A painting by William Merritt Chase that hangs in a bright and airy room at the Huntington Library and Gardens fascinated me one afternoon when I took a few hours off from helping to care for my grandmother after a stroke she had changed her life forever- much like a book of Norman Rockwell paintings had transported me outside of myself during one of the many surgeries my dad had when I was a little girl.
For the last two years a talk by Dieter F. Uchtdorf has helped me to be more patient and stronger at a time in my life when, despite my best efforts, it's felt like nothing of importance was changing and very little good was happening.
There were several delightful evenings when I had a mini-Alice in Wonderland experience looking up at the world from beneath a bouquet of daisies a friend had sent when I was in bed for a prolonged period of time.
There were obnoxiously fun renderings of songs with my brothers, my sister, and my mom.

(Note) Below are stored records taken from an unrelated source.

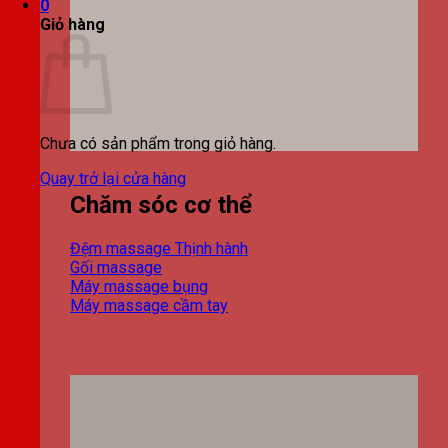
0
Giỏ hàng
Chưa có sản phẩm trong giỏ hàng.
Quay trở lại cửa hàng
Chăm sóc cơ thể
Đệm massage
Gối massage
Máy massage bụng
Máy massage cầm tay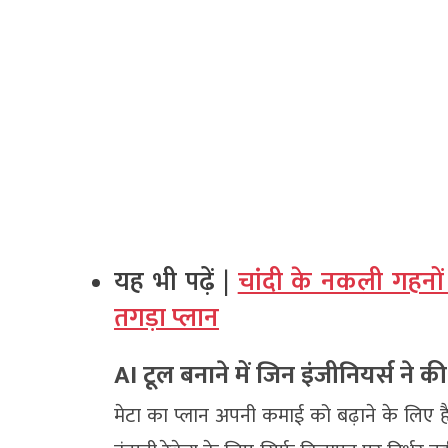
यह भी पढ़ें |
चांदी के नकली गहनों
तगड़ा प्लान
AI टूल बनाने में जिन इंजीनियर्स ने
मेटा का प्लान अपनी कमाई को बढ़ाने के लिए 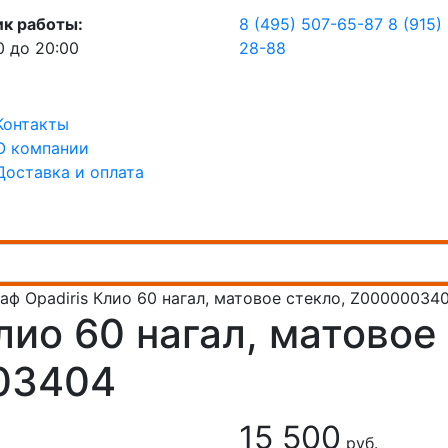
ик работы:
8 (495) 507-65-87
8 (915)
0 до 20:00
28-88
Контакты
О компании
Доставка и оплата
аф Opadiris Клио 60 нагал, матовое стекло, Z00000034
лио 60 нагал, матовое
03404
15 500
руб.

And there is the sacred calm I feel every time I listen to this song:
If you notice a pattern here, it is a simple one that you both know and understand: true peace comes from God. He is always aware of where we are and what we need to grow and progress. I believe in God not because he has given me what I've wanted in life, but because he has given me what I've needed. When the police could not keep my family safe from the men who were threatening to kill us, he helped my family to draw closer to one another and to him and to find peace even when chaos reigned everywhere around us. It has been the times he brought peace and healing into our lives that the world could not give us that have helped me to trust him and to attempt things I would not have had the courage or fortitude to otherwise. He's blessed me through nature, family, strangers and friends, books, music, and art. Thousands and thousands of ways in which daily he says, "I love you."
That love is what makes it possible for me to love and forgive others and to go on when I want to give up and be done with it all. It is what sustained you when the world plunged into two world wars and an economic crisis and people, especially children, died from a vast array of diseases that are largely forgotten and unknown to us now.
Ease seldom brings the blessings that work and struggles do. The older I get, the greater the blessing of work has become. As I mature, I am developing a greater appreciation for struggle too. I can't honestly say that struggle is one of my favorite things, but the growth it often prompts definitely is. After all, one of my greatest desires as a child was to grow up. That's one of the reasons I enjoyed spending time with both of you. You treated me like someone who could appreciate and understand things, and often I did, because of you.